To the Editor:—We wish to report a serious machine fault that developed with a Modulus II Plus anesthesia machine (Ohmeda, Madison, WI). The hypoxic guard linking the oxygen and nitrous oxide flow control values failed, causing the oxygen knob to turn on the nitrous oxide, such that a hypoxic mixture was created.
The machine had been used without problems by the same anesthesiologist during the previous case and had been serviced by the Ohmeda field service representative 3 weeks before the incident. When the anesthesiologist attempted to administer 100% Oxygen before induction of anesthesia, the flow of oxygen did not increase above 1 l/min. Further, counterclockwise rotation of the oxygen flow control knob in an attempt to increase the oxygen flow led to the nitrous oxide control knob being engaged and nitrous oxide flow increasing until a hypoxic gas mixture resulted. The machine was exchanged immediately for another machine, and the anesthetic continued uneventfully.
Examination of the machine revealed that the flow control knob for oxygen was “loose” and protruded further than usual.

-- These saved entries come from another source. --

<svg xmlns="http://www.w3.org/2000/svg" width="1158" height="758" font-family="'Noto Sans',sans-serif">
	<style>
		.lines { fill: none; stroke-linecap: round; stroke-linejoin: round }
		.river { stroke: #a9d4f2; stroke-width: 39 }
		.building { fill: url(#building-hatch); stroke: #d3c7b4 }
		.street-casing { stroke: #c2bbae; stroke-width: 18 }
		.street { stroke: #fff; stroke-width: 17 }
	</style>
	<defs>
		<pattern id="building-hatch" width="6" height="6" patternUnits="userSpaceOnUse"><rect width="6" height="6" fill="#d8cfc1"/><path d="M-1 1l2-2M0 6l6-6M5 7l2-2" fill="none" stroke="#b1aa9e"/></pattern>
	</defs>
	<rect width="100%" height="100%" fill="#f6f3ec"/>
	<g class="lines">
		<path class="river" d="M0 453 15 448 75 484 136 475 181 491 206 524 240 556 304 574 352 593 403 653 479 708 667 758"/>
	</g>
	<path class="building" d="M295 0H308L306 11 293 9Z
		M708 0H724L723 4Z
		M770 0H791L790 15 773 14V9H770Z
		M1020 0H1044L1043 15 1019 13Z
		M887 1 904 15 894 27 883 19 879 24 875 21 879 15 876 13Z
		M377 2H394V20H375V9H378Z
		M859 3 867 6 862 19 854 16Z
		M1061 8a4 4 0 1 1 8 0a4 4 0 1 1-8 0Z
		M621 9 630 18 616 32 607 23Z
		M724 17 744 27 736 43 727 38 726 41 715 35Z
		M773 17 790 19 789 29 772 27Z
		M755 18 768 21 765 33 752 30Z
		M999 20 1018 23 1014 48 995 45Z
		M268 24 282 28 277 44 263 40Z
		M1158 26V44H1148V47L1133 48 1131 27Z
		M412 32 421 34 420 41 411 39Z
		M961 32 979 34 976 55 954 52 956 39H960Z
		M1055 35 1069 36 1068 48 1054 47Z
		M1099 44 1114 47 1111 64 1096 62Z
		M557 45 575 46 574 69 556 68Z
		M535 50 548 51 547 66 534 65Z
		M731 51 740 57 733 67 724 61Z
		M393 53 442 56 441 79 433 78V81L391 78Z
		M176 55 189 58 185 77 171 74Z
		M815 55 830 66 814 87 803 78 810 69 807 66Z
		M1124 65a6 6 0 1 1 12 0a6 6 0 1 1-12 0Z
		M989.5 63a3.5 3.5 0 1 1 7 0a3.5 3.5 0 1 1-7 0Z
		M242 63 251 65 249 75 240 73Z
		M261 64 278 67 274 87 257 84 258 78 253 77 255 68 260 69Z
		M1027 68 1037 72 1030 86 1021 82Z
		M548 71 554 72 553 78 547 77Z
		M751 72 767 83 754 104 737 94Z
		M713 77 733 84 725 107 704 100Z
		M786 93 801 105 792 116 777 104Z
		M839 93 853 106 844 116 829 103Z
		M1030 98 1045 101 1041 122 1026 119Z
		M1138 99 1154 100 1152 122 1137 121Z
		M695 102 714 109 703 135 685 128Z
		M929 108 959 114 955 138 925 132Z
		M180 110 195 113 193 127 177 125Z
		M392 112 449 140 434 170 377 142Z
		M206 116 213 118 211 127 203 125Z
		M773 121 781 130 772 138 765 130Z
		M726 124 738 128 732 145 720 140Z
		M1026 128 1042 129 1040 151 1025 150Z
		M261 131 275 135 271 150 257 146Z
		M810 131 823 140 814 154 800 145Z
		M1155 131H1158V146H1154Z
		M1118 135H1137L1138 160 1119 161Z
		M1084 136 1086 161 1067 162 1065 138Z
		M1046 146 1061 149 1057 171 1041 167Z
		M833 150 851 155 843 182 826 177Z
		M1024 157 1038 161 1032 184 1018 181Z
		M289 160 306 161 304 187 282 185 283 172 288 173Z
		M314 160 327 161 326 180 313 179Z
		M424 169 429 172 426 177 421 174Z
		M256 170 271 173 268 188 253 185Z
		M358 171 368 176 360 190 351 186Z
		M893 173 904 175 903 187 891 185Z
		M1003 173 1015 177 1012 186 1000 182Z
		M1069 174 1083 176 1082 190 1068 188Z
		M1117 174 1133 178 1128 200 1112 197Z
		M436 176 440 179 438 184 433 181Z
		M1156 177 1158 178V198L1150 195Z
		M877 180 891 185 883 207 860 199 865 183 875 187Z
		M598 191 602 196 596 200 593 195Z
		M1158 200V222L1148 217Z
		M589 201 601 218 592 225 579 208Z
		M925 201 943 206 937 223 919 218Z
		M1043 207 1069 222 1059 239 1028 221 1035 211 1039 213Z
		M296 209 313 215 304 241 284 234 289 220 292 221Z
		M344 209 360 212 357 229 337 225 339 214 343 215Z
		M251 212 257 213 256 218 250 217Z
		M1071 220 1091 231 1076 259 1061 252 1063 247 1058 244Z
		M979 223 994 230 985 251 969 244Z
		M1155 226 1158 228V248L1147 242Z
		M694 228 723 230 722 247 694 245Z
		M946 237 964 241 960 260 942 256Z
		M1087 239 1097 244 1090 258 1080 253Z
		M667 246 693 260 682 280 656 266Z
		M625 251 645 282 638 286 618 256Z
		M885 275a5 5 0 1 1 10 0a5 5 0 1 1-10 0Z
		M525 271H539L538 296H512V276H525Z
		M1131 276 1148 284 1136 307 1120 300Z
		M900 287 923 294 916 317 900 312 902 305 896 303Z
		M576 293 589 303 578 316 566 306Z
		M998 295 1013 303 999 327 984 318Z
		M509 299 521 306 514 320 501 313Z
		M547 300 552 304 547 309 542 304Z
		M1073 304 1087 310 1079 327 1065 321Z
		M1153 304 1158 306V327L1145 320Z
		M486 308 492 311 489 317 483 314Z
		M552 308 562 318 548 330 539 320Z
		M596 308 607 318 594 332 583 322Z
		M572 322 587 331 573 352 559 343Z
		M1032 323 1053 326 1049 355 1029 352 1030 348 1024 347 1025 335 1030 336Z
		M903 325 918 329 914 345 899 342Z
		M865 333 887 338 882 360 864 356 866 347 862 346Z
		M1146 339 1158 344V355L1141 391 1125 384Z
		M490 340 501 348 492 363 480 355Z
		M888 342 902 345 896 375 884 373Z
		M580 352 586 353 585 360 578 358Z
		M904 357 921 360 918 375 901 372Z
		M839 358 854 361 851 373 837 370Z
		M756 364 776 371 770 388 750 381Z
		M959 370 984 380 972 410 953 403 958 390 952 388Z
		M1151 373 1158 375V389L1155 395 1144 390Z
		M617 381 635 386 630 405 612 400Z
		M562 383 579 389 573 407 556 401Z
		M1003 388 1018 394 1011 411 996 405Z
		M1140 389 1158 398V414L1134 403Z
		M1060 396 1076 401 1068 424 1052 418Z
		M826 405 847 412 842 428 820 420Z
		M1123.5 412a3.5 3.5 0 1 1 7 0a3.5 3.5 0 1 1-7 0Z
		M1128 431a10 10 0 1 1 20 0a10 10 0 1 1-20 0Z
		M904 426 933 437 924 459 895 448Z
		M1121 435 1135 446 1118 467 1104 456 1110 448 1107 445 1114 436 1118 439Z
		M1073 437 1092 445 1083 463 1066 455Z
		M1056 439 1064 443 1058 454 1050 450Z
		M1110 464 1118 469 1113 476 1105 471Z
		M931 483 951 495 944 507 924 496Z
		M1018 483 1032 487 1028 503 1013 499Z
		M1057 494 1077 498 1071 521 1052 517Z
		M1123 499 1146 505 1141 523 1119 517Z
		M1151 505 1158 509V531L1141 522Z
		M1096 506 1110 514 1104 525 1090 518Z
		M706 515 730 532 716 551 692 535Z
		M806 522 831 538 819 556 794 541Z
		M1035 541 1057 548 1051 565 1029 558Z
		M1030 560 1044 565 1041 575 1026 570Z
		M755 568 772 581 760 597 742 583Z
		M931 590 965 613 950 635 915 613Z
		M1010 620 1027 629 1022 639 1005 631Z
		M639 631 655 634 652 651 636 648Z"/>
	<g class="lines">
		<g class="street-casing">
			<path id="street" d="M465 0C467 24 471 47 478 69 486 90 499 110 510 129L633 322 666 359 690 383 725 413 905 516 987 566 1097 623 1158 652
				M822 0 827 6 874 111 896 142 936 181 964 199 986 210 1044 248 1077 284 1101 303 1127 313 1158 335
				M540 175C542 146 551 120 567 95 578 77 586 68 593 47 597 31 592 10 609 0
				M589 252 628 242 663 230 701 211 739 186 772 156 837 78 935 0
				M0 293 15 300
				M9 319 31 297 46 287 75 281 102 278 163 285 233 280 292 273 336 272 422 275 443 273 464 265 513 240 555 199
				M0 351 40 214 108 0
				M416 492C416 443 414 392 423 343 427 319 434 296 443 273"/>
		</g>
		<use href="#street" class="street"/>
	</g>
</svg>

However, the knob could not be pulled off the spindle as it was restrained both by the cover plate and by the proportioning chain.
Part of the Link 25 Proportion-Limiting System used on the Ohmeda Modulus machine consists of a 14-tooth sprocket fixed to the nitrous oxide control knob, with the sprocket linked by a chain to a 29-tooth sprocket, which is mounted on a threaded sleeve attached to the oxygen control knob. The oxygen flow control knob is secured to its spindle by two recessed set screws (Figure 1(A)). Normally, turning the oxygen flow control knob counterclockwise turns the spindle, which in turn opens the flow control valve.
In this machine, on removing the cover to examine the flow control valves, we discovered that the set screws fixing the oxygen flow control knob and threaded sleeve assembly to the spindle of the flow control valve were loose. When the oxygen knob was turned counterclockwise to increase the flow of oxygen, the oxygen knob and sleeve assembly “slipped” on the spindle, and the oxygen flow only increased to a maximum of 1 l/min. However, the threaded sleeve on the oxygen control knob, which is fixed to the knob, not to the spindle, continued to turn within the sprocket, screwing the sprocket further away from the oxygen control knob. As the oxygen knob was further turned counterclockwise, it eventually caused the collar (marked A in Figure 1) to impinge against the oxygen sprocket of the proportioner system. Further attempts to increase oxygen flow caused the proportioning chain to turn the nitrous oxide knob until a maximum of 12 l nitrous oxide to 1 l oxygen flowed from the common gas outlet.
Other causes of failures of the link 25 Proportion Limiting Systems have been described. [1,2] As far as we are aware, this is the first time that such a grossly hypoxic mixture could be delivered from turning on the oxygen knob. The failure of the chain-linked hypoxic guard to prevent the administration of a hypoxic mixture is of great concern to us and could have serious consequences for a patient. It is of particular concern that the loosening of the screws occurred during use, as this resulted in the fault not being detectable during routine preoperative checking. Although the machine had been fully checked before the first case, the proportioning system had not been rechecked between patients on the schedule.
This case report emphasizes the need to check the anesthesia machine between cases, in addition to conducting a full check at the beginning of the list. It also illustrates the necessity of using an oxygen analyzer that will warn of hypoxic mixtures that can occur despite the presence of a proportioning system, if the proportioning system should fail or if a third gas is administered.
Peter C. Gordon, M.B.B.Ch., F.F.A.(S.A.); Michael F. M. James, M.B.Ch.B., F.R.C.A., Ph.D.; Hilary Lapham, M.B.Ch.B.; Michael Carboni, Technologist; Department of Anesthesia; Groote Schuur Hospital and University of Cape Town; Observatory, Cape Town; South Africa 7925.